### [RECORDS SHOWN]
++++

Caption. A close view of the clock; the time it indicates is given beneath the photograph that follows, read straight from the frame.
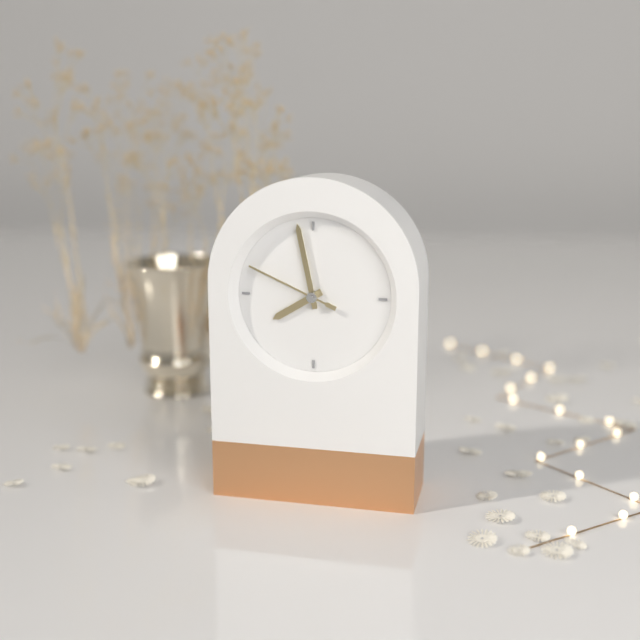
7:58:49
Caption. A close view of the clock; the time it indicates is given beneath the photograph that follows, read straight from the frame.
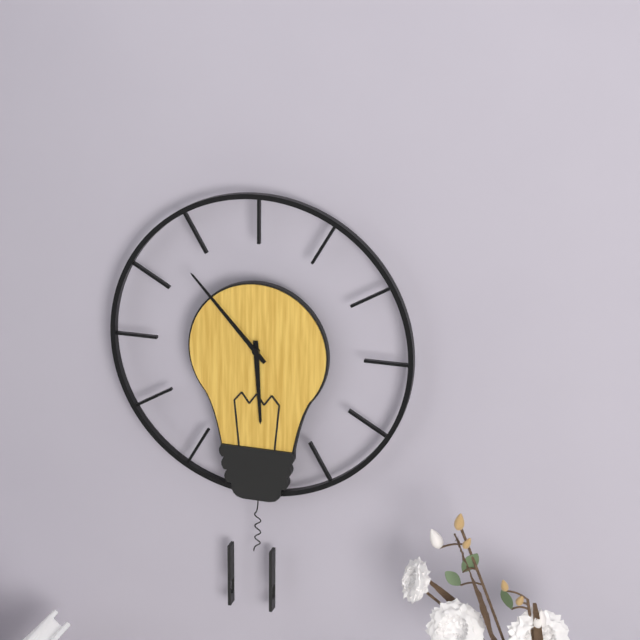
5:53
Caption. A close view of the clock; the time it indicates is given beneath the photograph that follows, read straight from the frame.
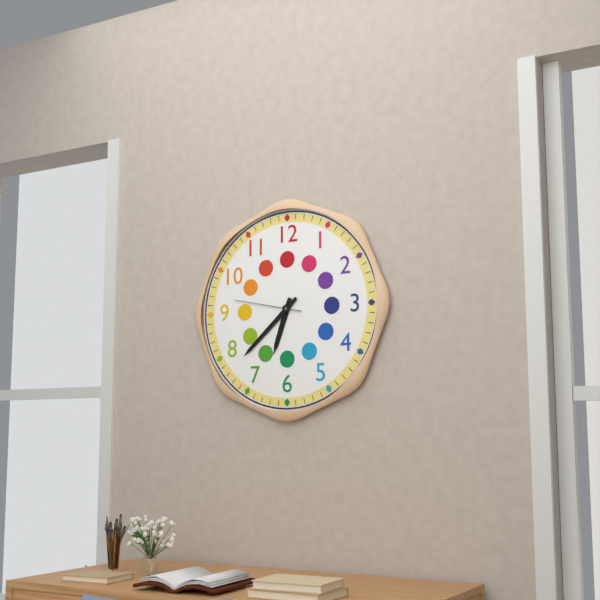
6:38:47
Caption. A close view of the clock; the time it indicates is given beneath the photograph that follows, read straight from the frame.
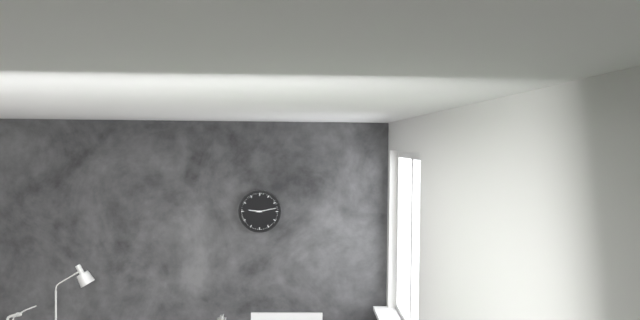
9:13
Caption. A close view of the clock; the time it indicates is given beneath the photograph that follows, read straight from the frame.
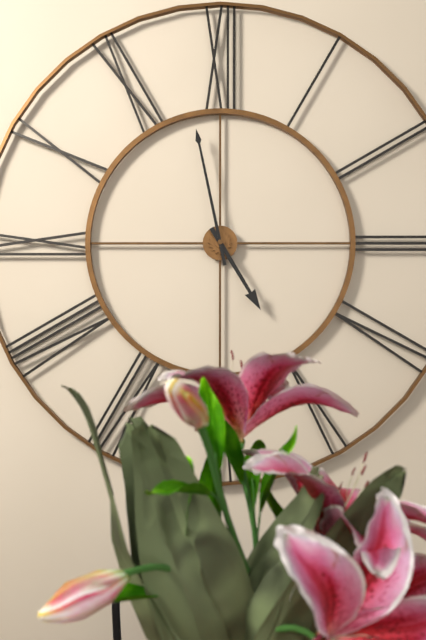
4:58
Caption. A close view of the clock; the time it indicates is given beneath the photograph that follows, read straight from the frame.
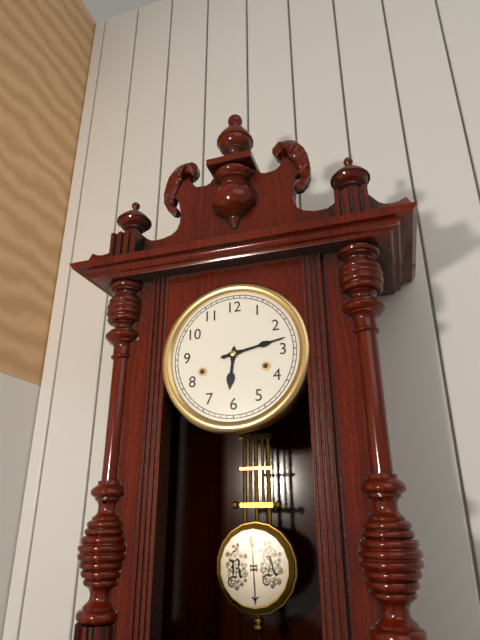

++++

### [EXERCISE DIRECTIONS]
Could you edit the data above by changing "close view" to "detailed view" wherever it occurs, keeping everything else the same and leaving out the pictures?

### [EXPECTED OUTPUT]
Caption. A detailed view of the clock; the time it indicates is given beneath the photograph that follows, read straight from the frame.
7:58:49
Caption. A detailed view of the clock; the time it indicates is given beneath the photograph that follows, read straight from the frame.
5:53
Caption. A detailed view of the clock; the time it indicates is given beneath the photograph that follows, read straight from the frame.
6:38:47
Caption. A detailed view of the clock; the time it indicates is given beneath the photograph that follows, read straight from the frame.
9:13
Caption. A detailed view of the clock; the time it indicates is given beneath the photograph that follows, read straight from the frame.
4:58
Caption. A detailed view of the clock; the time it indicates is given beneath the photograph that follows, read straight from the frame.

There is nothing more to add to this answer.